Ada banyak catatan di buku agendamu mengenai sekian hal yang harus kamu selesaikan besok. Bahkan bisa jadi kamu sudah menuliskan target capaian selama seminggu, sebulan, atau─yang lebih dramatis lagi─yaitu target tahunan. Hebat. Ini menandakan kamu orang yang visioner dan punya strategi terbaik untuk meraihnya.

Tapi kamu sangat terobsesi menandai semua target itu hingga tuntas. Bagimu, tanda ceklis di tiap rencana yang kamu susun  amat berharga. Saat angin datang membuat kapalmu goyah, sayangnya kendali yang kamu pegang tak berjalan ke tujuan semula. Padahal kamu sudah mengerahkan seluruh kekuatanmu agar kapal itu stay on the track. Dengan mudah kamu mengutuk dirimu sendiri karena membiarkan kapalmu berjalan bukan menuju hal yang diharapkan.

Sumber: https://unsplash.com/

Padahal waktumu sudah habis hanya untuk pekerjaan itu selesai─tiada waktu bertemu teman atau bahkan bepergian ke tempat wisata bersama keluarga. Kalau sudah begitu, ini saat terbaik untuk menginjak rem sebelum kamu benar-benar tenggelam.

Kalau kamu bertanya, kenapa harus berhenti? Lanjutkan membaca bagian berikutnya.

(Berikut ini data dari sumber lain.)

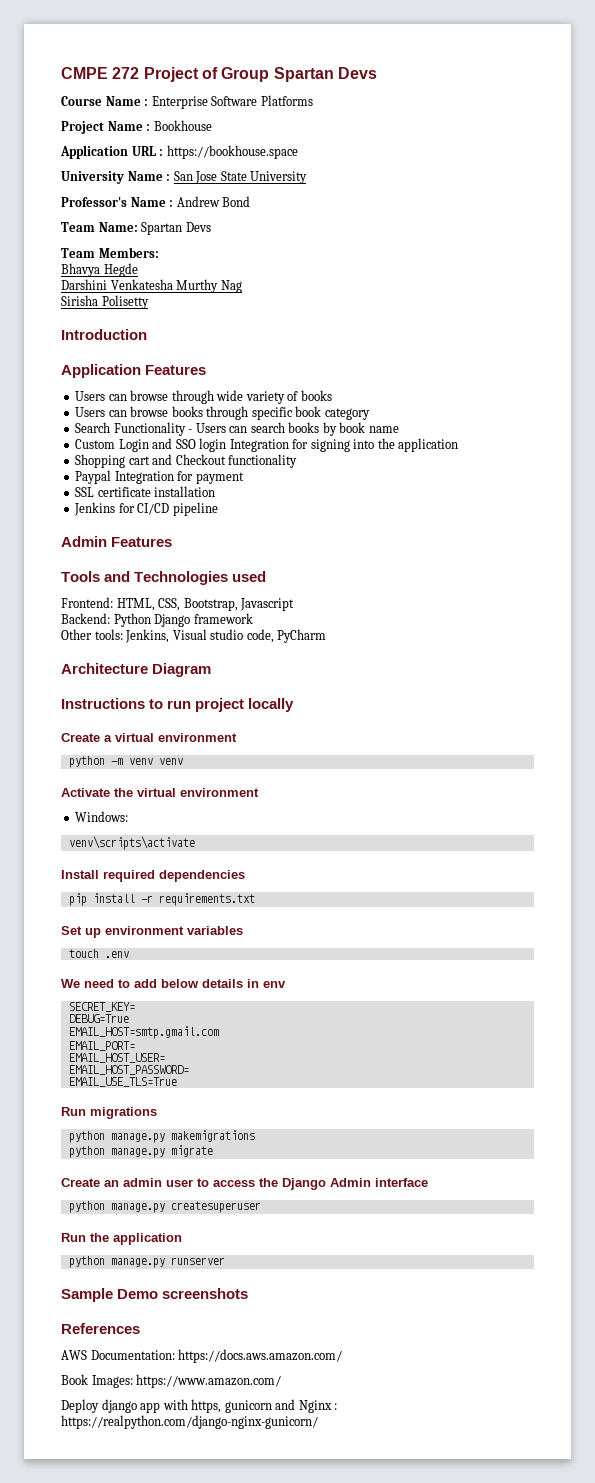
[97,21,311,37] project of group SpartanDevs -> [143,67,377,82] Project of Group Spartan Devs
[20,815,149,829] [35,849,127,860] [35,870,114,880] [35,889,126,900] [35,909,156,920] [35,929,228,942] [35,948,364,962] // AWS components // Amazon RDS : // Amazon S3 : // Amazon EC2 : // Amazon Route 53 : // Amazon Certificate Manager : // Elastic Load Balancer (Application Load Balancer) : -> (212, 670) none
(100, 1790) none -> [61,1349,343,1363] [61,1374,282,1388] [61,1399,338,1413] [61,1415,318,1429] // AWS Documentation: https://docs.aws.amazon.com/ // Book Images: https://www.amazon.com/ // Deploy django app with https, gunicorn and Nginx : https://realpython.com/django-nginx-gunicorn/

Tambahan pemasukan dari bekerja overtime = bahagia, benarkah?

Menjadi lebih sibuk itu lebih baik. Sepakat dengan ungkapan ini? Pikirkan kembali.

Memang benar, garis antara kebutuhan dan keinginan kini mulai samar. Kamu beranggapan semua pernak-pernik gaya hidup yang sedang tren sekarang harus dimiliki! Jangan sampai kamu ketinggalan. Kamu bahagia kalau berhasil checkout semua barang dalam keranjang belanja dari tambahan upah yang kamu terima dengan bekerja sepanjang waktu. Ibarat usai memenangkan lomba─yang tak jelas juga siapa lawannya─kamu merasa kehormatan dirimu meningkat setelah punya segalanya.

Yakin kamu benar-benar bahagia?

Sumber: https://unsplash.com/

Sekarang, coba sesekali kamu tengok rekan kerjamu. Kapan terakhir kali kamu membicarakan persoalan di luar pekerjaan dengannya? Atau telepon teman lamamu, tahu apa yang terjadi dengannya baru-baru ini?

Riset ahli menyebutkan, budaya kerja berlebih justru meningkatkan peluangmu menjadi orang asing. Temanmu tak lagi mengirimkan pesan atau menelepon, karena kamu pun tak pernah menunjukkan perhatian padanya. Orang tuamu menganggap kamu sangat mandiri sehingga tiada lagi uluran tangan mereka padamu, atau sekadar pertanyaan sederhana “Kamu baik-baik saja?”. Rekan kerjamu  menderita kecemasan, karena ia tak bisa berlari cepat seperti kamu dan orang-orang lain sepertimu─selain karena tak ada siapapun yang menawarkan bantuan.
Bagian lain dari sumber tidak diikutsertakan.